Your child’s gastroenterologist will perform a complete medical history and physical examination to look for jaundice, dilated skin vessels, enlarged breast tissue in males, ascites, an enlarged spleen, reddening skin on the palms of the hands, digital (finger) clubbing and asterexis, which is sudden loss of muscle tone in an outstretched limb.
Diagnostic procedures used to diagnose cirrhosis may include:
- Liver function tests. A series of special blood tests that can determine if the liver is functioning properly. Learn more about blood tests.
- Liver biopsy. A procedure in which tissue samples from the liver are removed (with a needle or during surgery) for examination under a microscope. Learn more about liver biopsy.
- Cholangiography. X-ray examination of the bile ducts using an intravenous (IV) dye (contrast). Learn more about X-ray.
- Computed tomography scan (CT or CAT scan).
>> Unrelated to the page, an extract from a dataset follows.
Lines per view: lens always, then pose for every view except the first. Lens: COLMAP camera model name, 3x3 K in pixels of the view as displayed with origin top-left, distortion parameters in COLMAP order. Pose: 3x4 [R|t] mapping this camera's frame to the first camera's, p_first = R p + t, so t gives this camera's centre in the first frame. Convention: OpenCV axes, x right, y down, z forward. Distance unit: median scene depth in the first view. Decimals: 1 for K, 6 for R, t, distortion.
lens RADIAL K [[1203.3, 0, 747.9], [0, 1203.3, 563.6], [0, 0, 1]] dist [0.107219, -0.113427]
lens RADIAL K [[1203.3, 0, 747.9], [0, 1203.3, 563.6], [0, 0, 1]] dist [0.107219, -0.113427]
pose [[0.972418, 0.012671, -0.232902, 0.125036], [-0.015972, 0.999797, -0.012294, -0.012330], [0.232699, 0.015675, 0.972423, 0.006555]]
A diagnostic imaging procedure using a combination of X-rays and computer technology to produce horizontal, or axial, images (often called slices) of the body. A CT scan shows detailed images of any part of the body, including the bones, muscles, fat and organs. CT scans are more detailed than general X-rays. Learn more about CT.
- Ultrasound (also called sonography). A diagnostic imaging technique, which uses high-frequency sound waves and a computer to create images of blood vessels, tissues and organs. Ultrasounds are used to view internal organs of the abdomen such as the liver, spleen and kidneys and to assess blood flow through various vessels. Learn more about ultrasound.
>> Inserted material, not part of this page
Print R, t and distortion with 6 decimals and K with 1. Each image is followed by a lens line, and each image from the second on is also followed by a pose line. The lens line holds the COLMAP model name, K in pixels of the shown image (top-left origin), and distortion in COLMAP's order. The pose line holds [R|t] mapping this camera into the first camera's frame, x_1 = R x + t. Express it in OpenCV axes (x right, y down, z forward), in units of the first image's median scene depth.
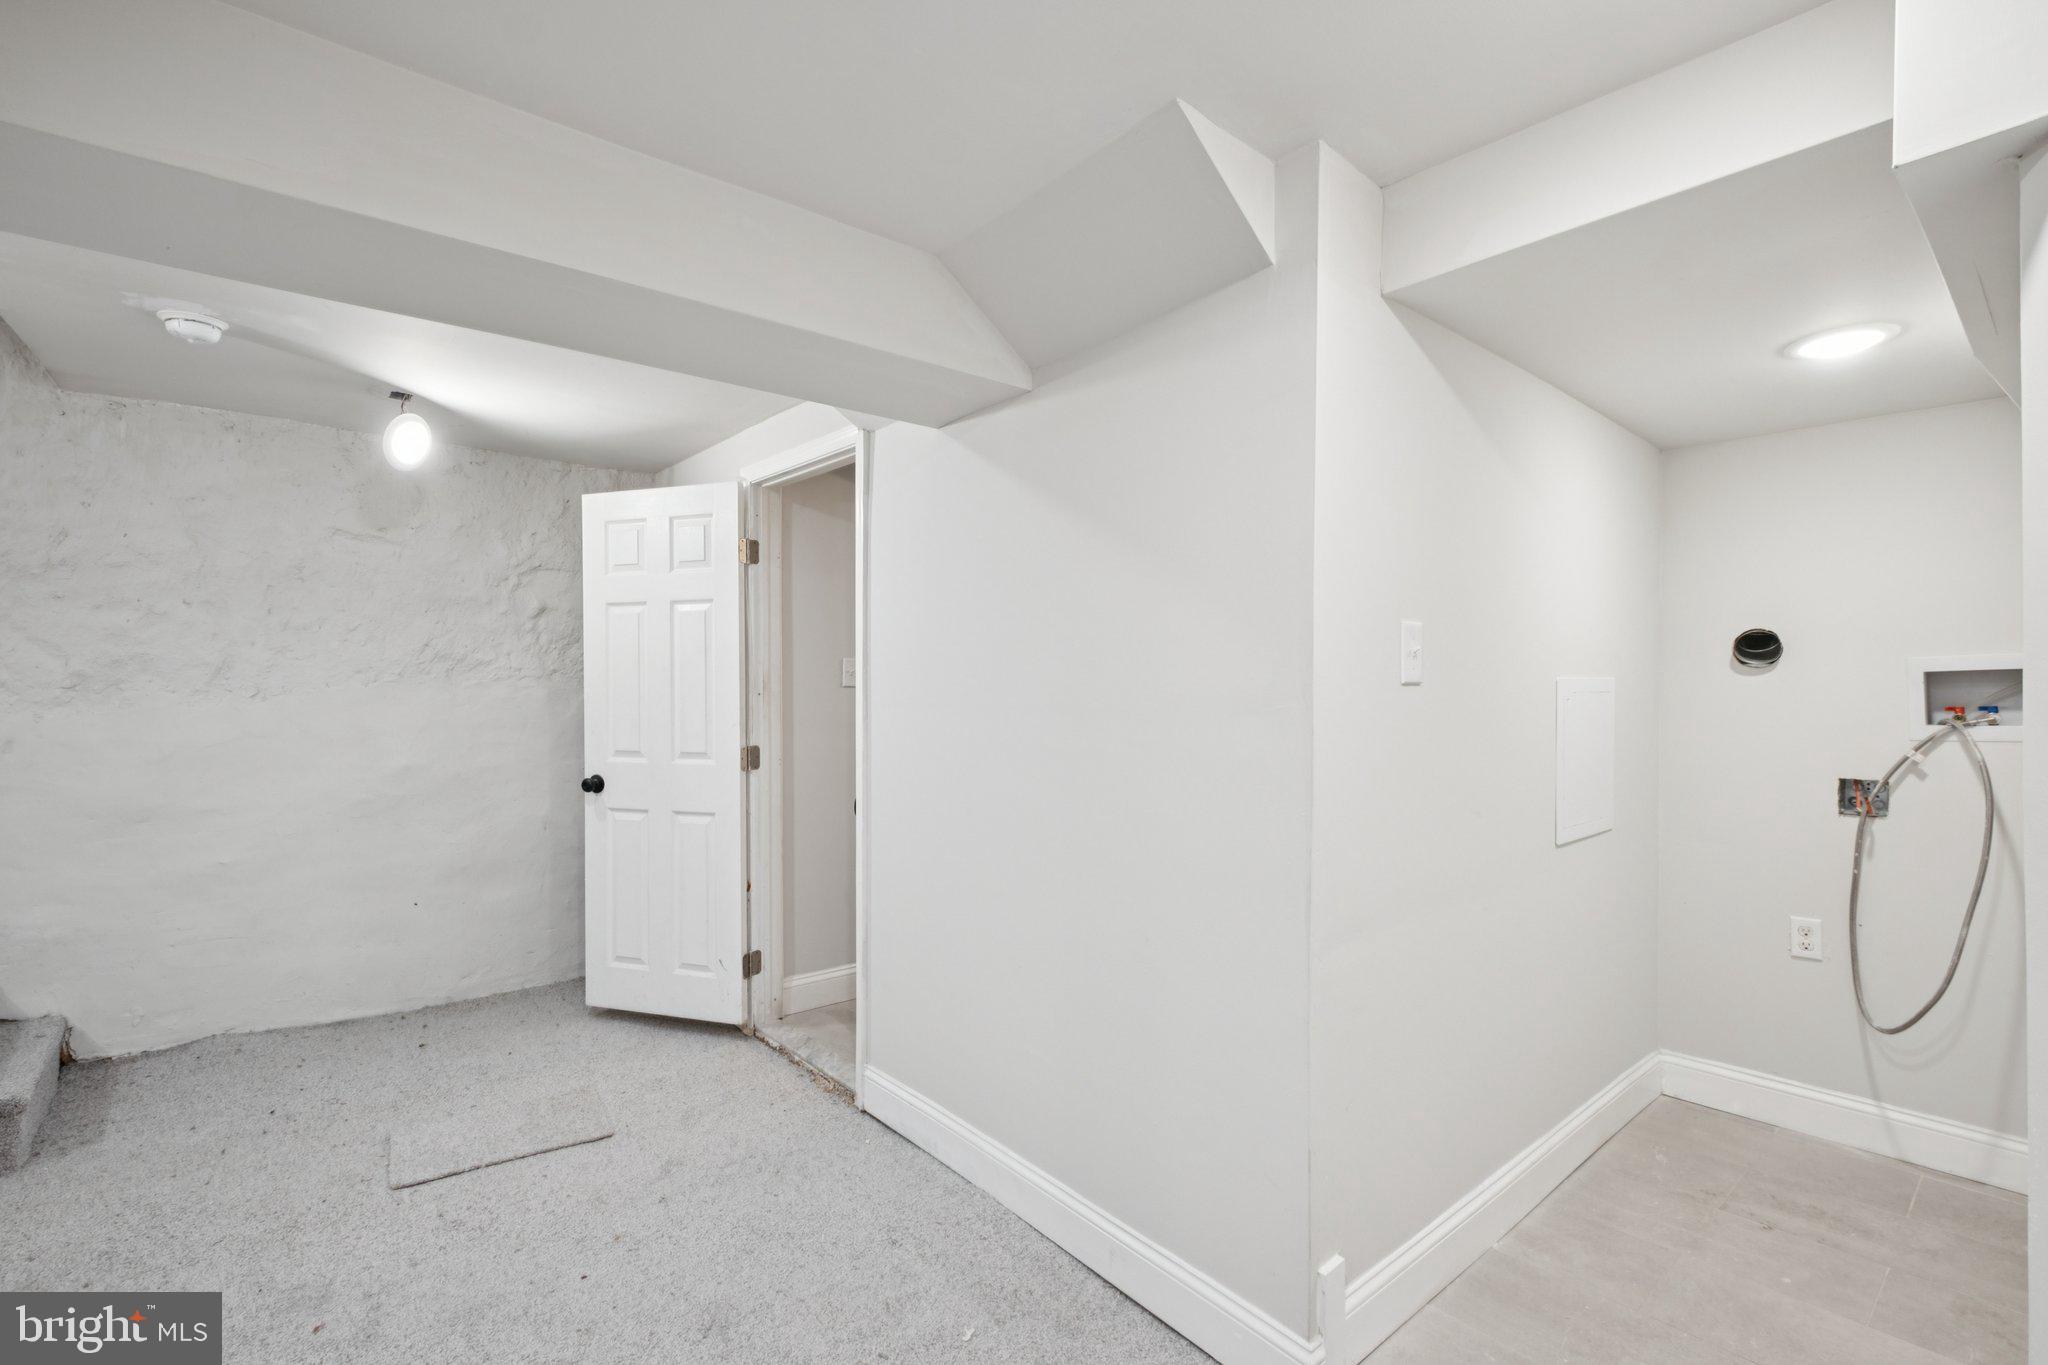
lens RADIAL K [[902.0, 0, 1028.2], [0, 902.0, 684.1], [0, 0, 1]] dist [-0.002446, 0.001741]
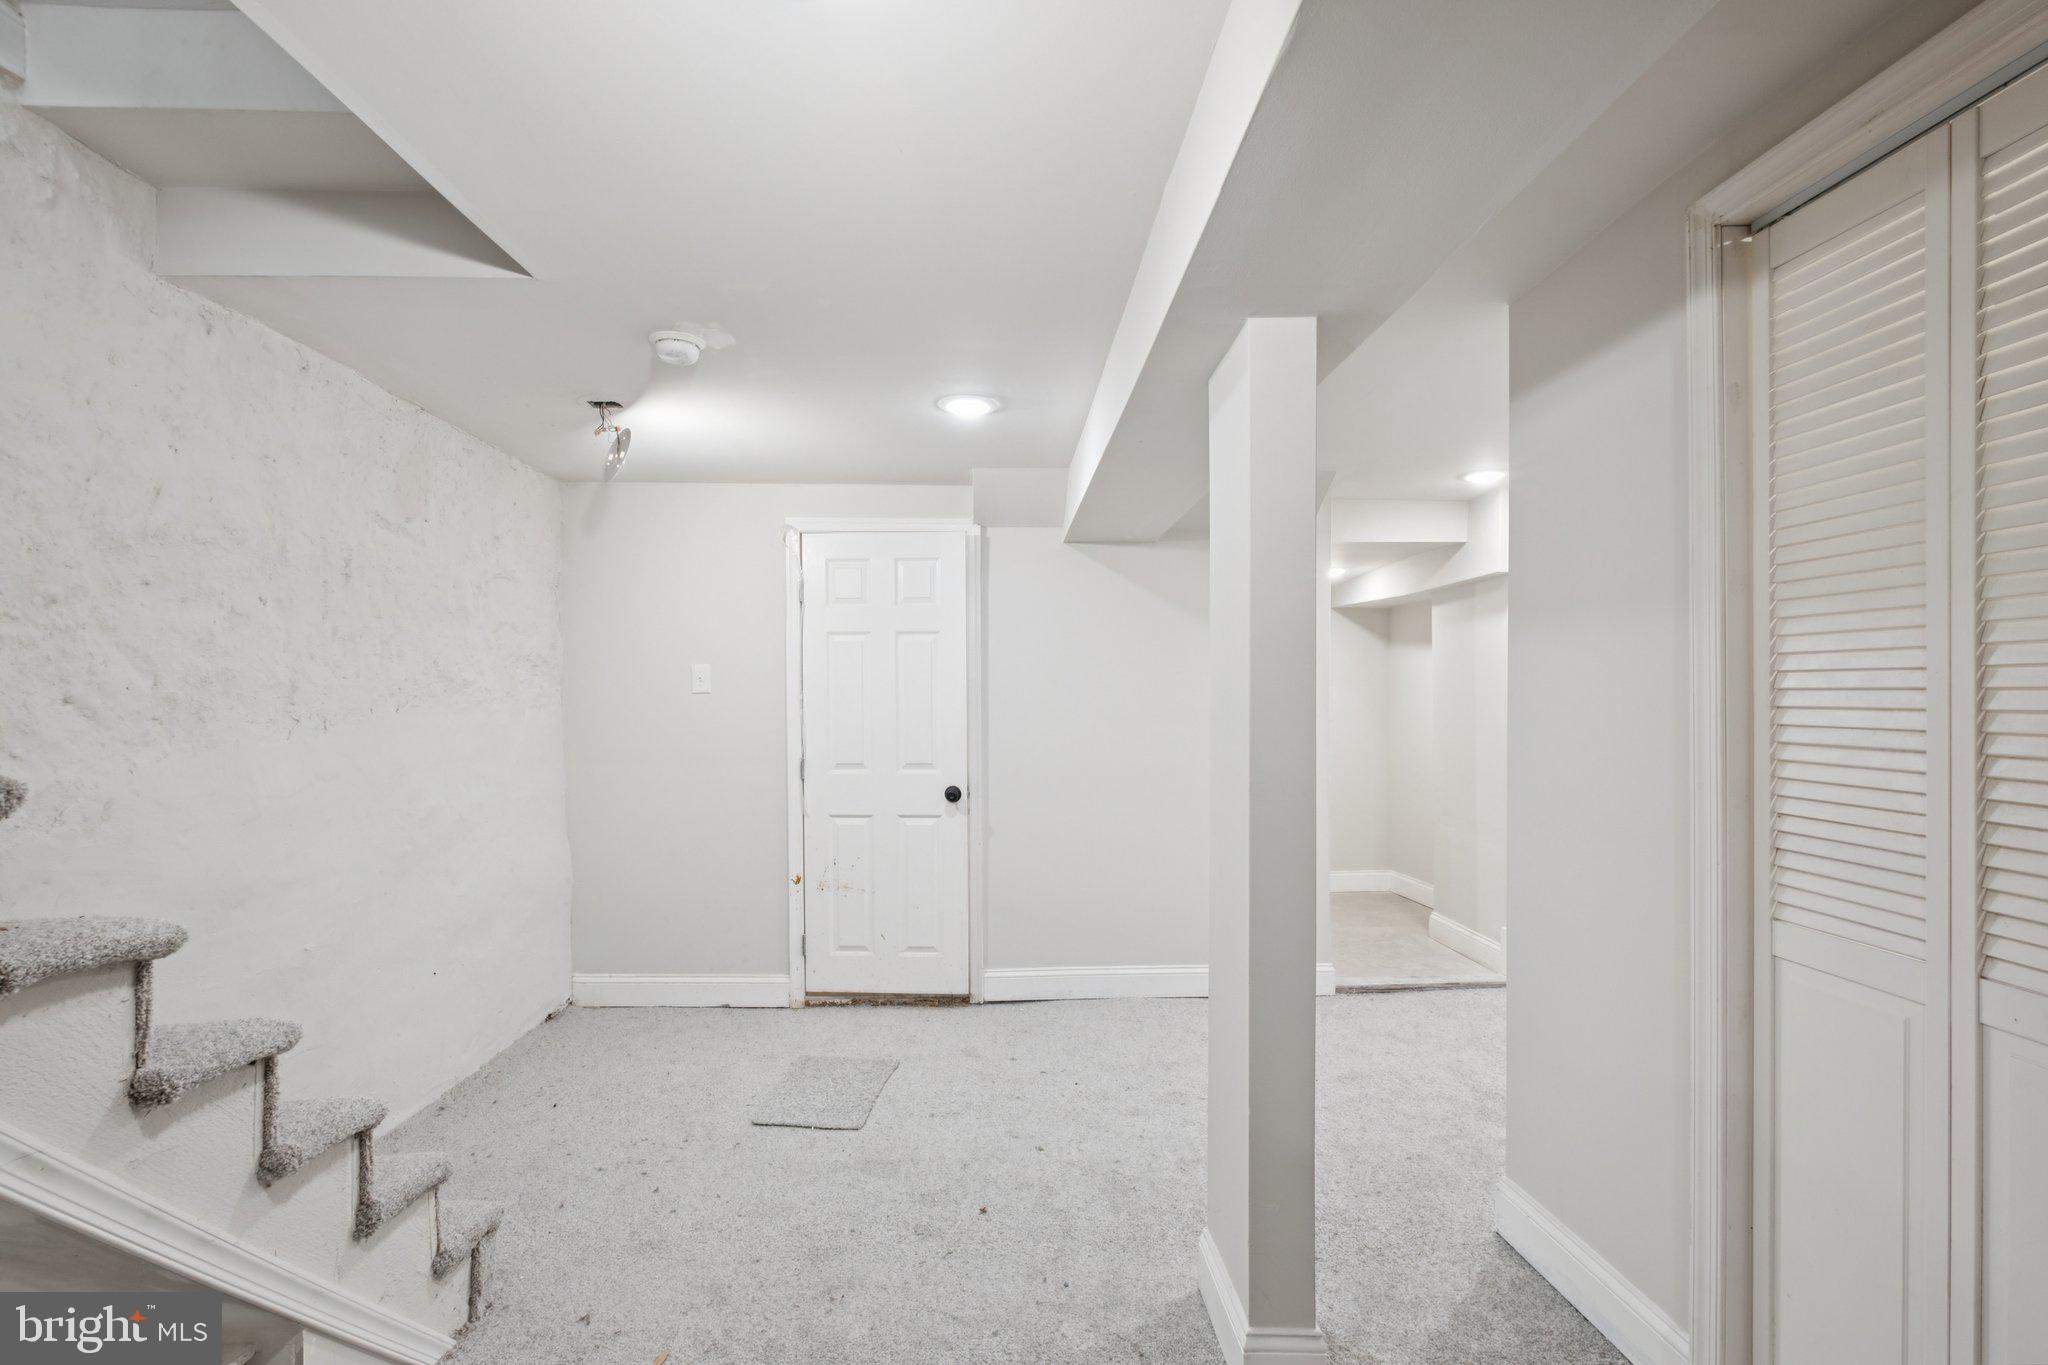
lens RADIAL K [[902.0, 0, 1024.0], [0, 902.0, 688.7], [0, 0, 1]] dist [-0.002446, 0.001741]
pose [[0.655126, 0.008194, 0.755475, -1.136296], [0.013132, 0.999667, -0.022230, 0.004681], [-0.755405, 0.024484, 0.654800, 0.075404]]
Specific treatment for cirrhosis will be determined by your child’s gastroenterologist based on:
- The child’s age, overall health and medical history
- Extent of the disease
- The child’s tolerance for specific medications, procedures or therapies
- Expectations for the course of the disease
- The family’s opinion or preference.
Cirrhosis is a progressive liver disease, and damage sustained to the liver cannot be reversed. However, eating right, avoiding certain toxins like alcohol, taking certain vitamins and managing the complications of cirrhosis can delay or stop further liver damage. In severe cases of cirrhosis, a liver transplantation may be considered.
Fibrosis is the growth of scar tissue due to infection, inflammation, injury or even healing. The overgrowth of scar tissue can occur in almost any organ. Fibrosis in the liver can inhibit the organ’s proper functioning. Liver fibrosis is usually the result of cirrhosis.